The procession was typically elaborate, a convoy of convertibles driving through a split sea of onlookers — some simply curious, the majority waving small Nazi flags.
It was April 26, 1941, and Adolf Hitler visited the annexed Maribor to deliver a demand to “make this land German again” as he cruelly expelled Slovenes to Serbia, Croatia or concentration camps.
The city that hosts Liverpool in the Champions League on Tuesday night — the second largest in Slovenia — experienced terrible suffering following both World Wars, the latter leaving 47% of it in ruin through bombing by the Allied forces, before an economic crisis hit following the secession from Yugoslavia in 1991.
But by 2012, Maribor, home to the oldest living grapevine in the world, was a European Capital of Culture — a status held by Liverpool four years earlier.
And one of the facets its population of over 95,000 is most proud of is their football club of the same name, which is the most successful in the country.
Maribor are the only Slovenian side to compete in the group stages of the Champions League and in their previous home match against an English club, they held Jose Mourinho’s Chelsea to a 1-1 draw in 2014-15.
Mohamed Salah, now at Liverpool, was an unused substitute at the Ljudski vrt stadium for that encounter.
In the reverse fixture, which saw the Blues smash in six unanswered goals, Dominic Solanke — now a Red too — made his professional debut as a 73rd-minute substitute for Oscar and became the youngest player to do so in the tournament for the Premier League champions.
Located on the left bank of the river Drava, it hosted the Under-17 European Championship in 2012 and Thomas Lemar, who featured in the tournament for France, was a transfer target for Liverpool this summer.
Maribor’s manager, Darko Milanic, is a former defender who captained Slovenia at Euro 2000 and retired at 32 due to injury. That was the same number of days he spent at the Leeds United helm in 2014 after failing to win in six games.
This is the 49-year-old’s second spell in charge of Maribor, with whom he has won 11 trophies.
Maribor are on a 14-game unbeaten run in league play but have won just one of their eight previous matches against English clubs, beating Wigan Athletic 2-1 in the 2013-14 UEFA Europa League group stage.
When the draw for this year’s edition was made, Jurgen Klopp said of these opponents: “In this moment, you don’t know a lot about them. A lot of people would underestimate them — we will not.”

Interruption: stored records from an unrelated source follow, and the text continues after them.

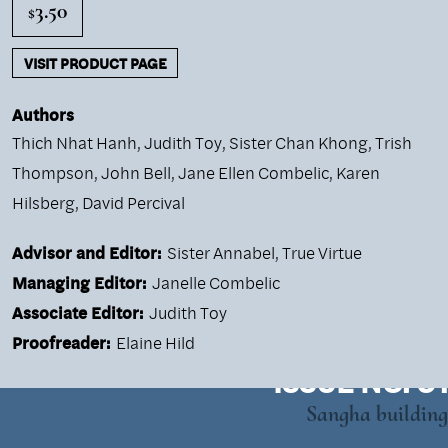
3.50
$
VISIT PRODUCT PAGE
Authors
Thich Nhat Hanh
,
Judith Toy
,
Sister Chan Khong
,
Trish
Thompson
,
John Bell
,
Jane Ellen Combelic
,
Karen
Hilsberg
,
David Percival
Advisor and Editor:
Sister Annabel, True Virtue
Managing Editor:
Janelle Combelic
Associate Editor:
Judith Toy
Proofreader:
Elaine Hild
ISSUE NO. 51
Sangha building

And he echoed those sentiments on Monday as Liverpool flew into the city. “It doesn’t happen too often anymore that everything is completely new and that was the case in this preparation, but it’s easy for us to prepare and analyse them,” he told the club’s official website.
“We know about them and it’s not a big difference to other preparations.
“They fought really hard for this Champions League campaign — it’s their ninth Champions League game or something like this for them already. They are very experienced and a really good footballing side — a classical top team of their league. They’re usually champions or second fighting with Ljubljana.
“They are really experienced and confident — they’ve had one good result, one not so good result against Sevilla, but even in that game they had their moments and against Moscow they could have won.
“They’re a good side and so don’t think about the name, don’t think about the league, don’t think about anything else — just respect the opponent.
“They are really able to hurt each team, but we cannot ignore that we are the favourites. We cannot say it’s not like this, but it’s at their home ground.
Liverpool’s only previous fixture against Slovene opposition came in the 2003-04 UEFA Cup first round, when they drew 1-1 with Maribor’s rivals Ljubljana before registering a 3-0 victory at Anfield.